Daarbij komt dat hetgeen [verweerder] bij gelegenheid van de pleidooien
in hoger beroep - onbestreden - heeft uiteengezet aangaande hetgeen hem
voor ogen stond, toen hij de arbeidsongeschiktheidsverzekering afsloot,
daarmede in overeenstemming is. Toentertijd was het risico van
inkomensderving in geval van arbeidsongeschiktheid urgenter geworden,
aldus [verweerder], omdat zijn vader niet langer in het bouwbedrijf
werkzaam zou zijn, althans niet structureel. Na het vertrek van zijn
vader zou eventuele langdurige arbeidsongeschiktheid van hem,
[verweerder], onmiddellijk consequenties hebben voor het resultaat van
zijn onderneming. Juist daarvoor wenste hij een voorziening te treffen.
4.7 Naar het oordeel van het hof is er dan ook op basis van de
totstandkomingsgeschiedenis en de bewoordingen van de
verzekeringsovereenkomst alsmede de gedragingen van de Noordhollandsche
geen goede grond om te oordelen dat het belang dat [verweerder] had
verzekerd zo beperkt moet worden uitgelegd als de Noordhollandsche
heeft bepleit.
Voor zover zou moeten worden geoordeeld dat de verzekeringsovereenkomst
op het tussen partijen omstreden punt onduidelijk is, moet deze
bovendien in het voordeel van [verweerder] als (particulier)
verzekeringnemer worden uitgelegd.
4.8 Anders dan de Noordhollandsche ingang wil doen vinden was dit
verzekerd belang op 9 juni 2004 niet vervallen. Het beroep van de
Noordhollandsche op de deconfiture van de onderneming van [verweerder]
is daarvoor ontoereikend.
4.9 Het hof zal dit verweer dan ook verwerpen. Bij gebreke van terzake
dienende stellingen kan bewijslevering achterwege blijven."

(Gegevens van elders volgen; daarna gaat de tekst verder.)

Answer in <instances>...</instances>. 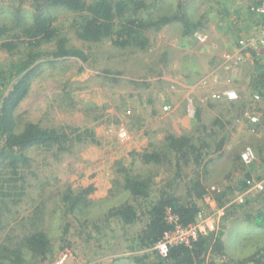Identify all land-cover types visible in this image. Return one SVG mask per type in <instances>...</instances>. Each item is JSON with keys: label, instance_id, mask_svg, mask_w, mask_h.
<instances>
[{"label": "rangeland", "instance_id": "1", "mask_svg": "<svg viewBox=\"0 0 264 264\" xmlns=\"http://www.w3.org/2000/svg\"><path fill=\"white\" fill-rule=\"evenodd\" d=\"M23 1L3 0L0 8L9 14L22 3L29 15L32 0ZM139 1L130 6L145 23L175 13L181 1L184 12L203 20L205 28L184 35L177 22L152 27L144 32L145 48H121L109 38L80 39L78 14L58 8L52 15L60 36L84 49L87 60L43 56L26 65L20 53L10 55L0 47L5 67L0 81L8 80L7 88L34 70L16 109L19 128L35 122L66 138L62 148L58 143L29 149L32 159L19 164L18 174L4 167L5 178L23 175L26 188L4 213L0 243L42 228L54 244L46 260L28 256L29 264H138L135 256L144 251L137 235L148 220L147 209L162 191L186 196L197 173L209 187L198 201L199 212L216 219V233L224 232L226 255L209 254V261L240 264L264 246V227L255 221L264 210V0H145L147 7L138 8ZM230 93L237 100L231 101ZM218 119L222 129L215 124ZM170 135L188 136L196 146L206 140L212 147L199 164L197 149L190 150L191 161H180L168 147ZM247 149L253 152L250 161L242 157ZM155 150L169 152L160 162L147 161L145 153ZM122 167L140 178L152 177L148 197L135 200L118 184L126 174ZM247 173L248 187L241 190ZM91 186L87 215L69 213L62 196L67 188ZM126 201L137 207L143 222L106 220L114 206Z\"/></svg>", "mask_w": 264, "mask_h": 264}, {"label": "trees", "instance_id": "2", "mask_svg": "<svg viewBox=\"0 0 264 264\" xmlns=\"http://www.w3.org/2000/svg\"><path fill=\"white\" fill-rule=\"evenodd\" d=\"M2 1L0 0V4ZM22 2L24 4L23 0ZM133 2L134 0H32L29 15L25 12L26 6L22 3L13 5L14 8L11 7L8 11L10 15L6 14V8L1 7L0 41L2 42L0 47L10 55L20 53L25 58L26 65L43 56L56 58L76 56L87 60L88 55L84 49L71 45L69 39L60 36L57 27L54 25L57 17L52 15V12L58 8L78 14L76 34L80 39L97 42L109 38L121 48H128L129 46L145 48L147 34L144 32L152 27L159 30L170 23L177 22L183 26V34L190 35L204 26L203 20L194 21L184 12L182 4H180L181 1L175 13L171 15L162 14L147 23L142 21L141 17L136 18L137 11L132 13L130 4ZM137 5L138 8L147 7L145 0L139 1ZM5 14L6 16H4ZM7 16H9L8 19ZM52 45L54 49L49 50L48 46ZM0 69H5V67L0 65ZM33 72V69L25 72L10 88H7L8 80L0 81V234L4 231L2 224L6 209L10 206V202H19L20 191L26 188L23 175L5 178L4 169L12 168V173L18 174L20 172L19 164H26L32 159L31 155L28 154L29 149L34 146L52 148L58 143L62 148L63 141H66L64 135L59 131L44 128L35 122H28L23 129L19 128L16 109L28 93ZM262 94L264 96V93ZM195 117L200 118L198 113ZM215 124L221 126L219 129L224 127L221 119L216 120ZM169 140L168 147L176 153L179 160L183 158L186 162L191 161L193 155H189L192 154L190 150H199L197 151L199 154L194 157L198 164L204 160V155L208 151L206 148L212 147V144L206 140H203L200 146H196L192 142V138L190 139L188 136L176 138V136L170 135ZM222 141L223 139L220 142ZM221 145L222 143L219 147ZM166 150L145 153V158L149 162H160L164 157H167L169 151L164 155ZM119 170L121 172L127 171L123 167ZM197 175L198 177L190 182L186 196L162 191L147 209L148 220L137 235L138 248L144 251L135 256L138 264H205L209 260V254L226 255L223 241L224 232L222 231L202 234L191 245H174L169 247L166 252L153 249L165 233L175 227L176 223L169 219V210L178 217L177 222L184 226L196 222L200 211L198 201L204 199L209 192V187L203 184L202 179H200V173ZM250 175L247 173L246 179L241 182V190L248 187L247 180ZM122 178L123 182L119 181L118 184L123 185L133 199L139 200L150 195L154 183L152 177L140 178L137 173L134 175L126 172ZM94 188L91 186L79 191L70 187L67 188L62 196L63 202L68 207V212L73 215L75 211L79 210L86 216L88 195ZM40 210L41 207L34 214L36 219L40 218V212H42ZM139 215L137 207L130 201H126L114 206L106 215V220L110 218L109 216H115L125 224H133L137 220L143 222ZM255 221L258 226L264 227V210L259 209ZM69 226L70 223L68 222L64 228L65 233ZM14 239H5L3 241L6 243H0V264H29L28 256L31 258L40 257L44 261L54 248L48 232L42 228H36ZM148 249H151L152 252L147 251ZM242 261L240 264H264V246ZM208 264H213V262L208 261Z\"/></svg>", "mask_w": 264, "mask_h": 264}, {"label": "built area", "instance_id": "3", "mask_svg": "<svg viewBox=\"0 0 264 264\" xmlns=\"http://www.w3.org/2000/svg\"><path fill=\"white\" fill-rule=\"evenodd\" d=\"M261 12H264V4L261 8ZM257 97H259L257 95ZM230 100H237L238 96L236 94L230 93L228 95ZM256 119V118H254ZM253 152L250 149H247L242 157L245 161H250L252 159ZM242 201V199H240ZM169 219L170 221H174L175 227L172 230H169L165 233L164 237L153 247V249L159 250L161 252H166L169 247L179 244L191 245L193 241L197 240L200 235L206 234L211 231H216L217 229V221L214 217H202V213H198L196 218V222L191 223L189 225H182L177 222V218L174 214L169 210ZM225 215L224 211H222V215ZM211 221V222H209ZM216 222V225H214ZM151 249H148L149 251ZM209 261V260H208ZM208 261L205 264H208Z\"/></svg>", "mask_w": 264, "mask_h": 264}, {"label": "crops", "instance_id": "4", "mask_svg": "<svg viewBox=\"0 0 264 264\" xmlns=\"http://www.w3.org/2000/svg\"><path fill=\"white\" fill-rule=\"evenodd\" d=\"M204 28H205V23H204V26L203 27H201L200 29H198V30H195L192 34H194V33H196V32H200L201 30H204ZM192 34H190V35H192ZM223 124V123H222Z\"/></svg>", "mask_w": 264, "mask_h": 264}]
</instances>
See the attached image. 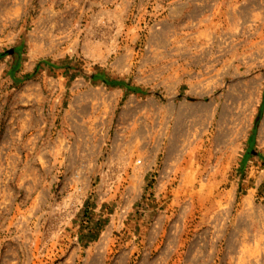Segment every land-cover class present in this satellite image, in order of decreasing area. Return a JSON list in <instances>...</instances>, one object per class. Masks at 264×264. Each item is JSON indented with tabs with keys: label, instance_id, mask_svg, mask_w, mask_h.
Wrapping results in <instances>:
<instances>
[{
	"label": "rangeland",
	"instance_id": "obj_1",
	"mask_svg": "<svg viewBox=\"0 0 264 264\" xmlns=\"http://www.w3.org/2000/svg\"><path fill=\"white\" fill-rule=\"evenodd\" d=\"M0 264H264V0H0Z\"/></svg>",
	"mask_w": 264,
	"mask_h": 264
}]
</instances>
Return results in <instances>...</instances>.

2.5.3 Het Hof heeft vervolgens het bestreden vonnis van de Rechtbank
bekrachtigd en de zaak terugverwezen naar de Rechtbank voor verdere
behandeling en beslissing.
2.6 Noordhollandsche heeft tijdig beroep in cassatie ingesteld.
[verweerder] heeft geconcludeerd tot verwerping. Partijen hebben hun
standpunten schriftelijk toegelicht; Noordhollandsche heeft nog
gerepliceerd.
3. Inleiding
3.1 Dit is zeker niet de eerste zaak waarin een geschil ontstaat over
de reikwijdte van arbeidsongeschiktheidspolissen.(3) Verzekeringen die
voor velen van wezenlijke betekenis zijn. Alleen al daarom mag van
verzekeraars worden gevergd dat zij zich maximaal inspannen om klare
wijn te schenken over de dekking.
3.2 Van dit desideratum is ook in casu weinig terecht gekomen.
3.3 Volgens de Rechtbank werden arbeidsongeschiktheidsverzekeringen in
1991 "in het algemeen als een sommenverzekering beschouwd".
Noordhollandsche heeft dat in de mvg onder 23 als volgt bestreden: zij
"betwist dat de onderhavige verzekering in 1991 nog algemeen als sommenverzekering werd beschouwd."
Dat betoog wordt uitgewerkt met een beroep uit een niet nader genoemd
geschrift(4) waaruit met kennelijke instemming de volgende passage
wordt geciteerd:
"In 1991 ontstond in het kader van de herstructurering van het
AOV-tarief een nieuwe discussie over werking, toepassing en eventuele
eliminatie van de correctiebepaling (...). Met het schrappen van de
correctiebepaling [lees:] leefden ook de discussies over [lees:] het
schade- en sommenverzekeringskarakter van de AOV weer op."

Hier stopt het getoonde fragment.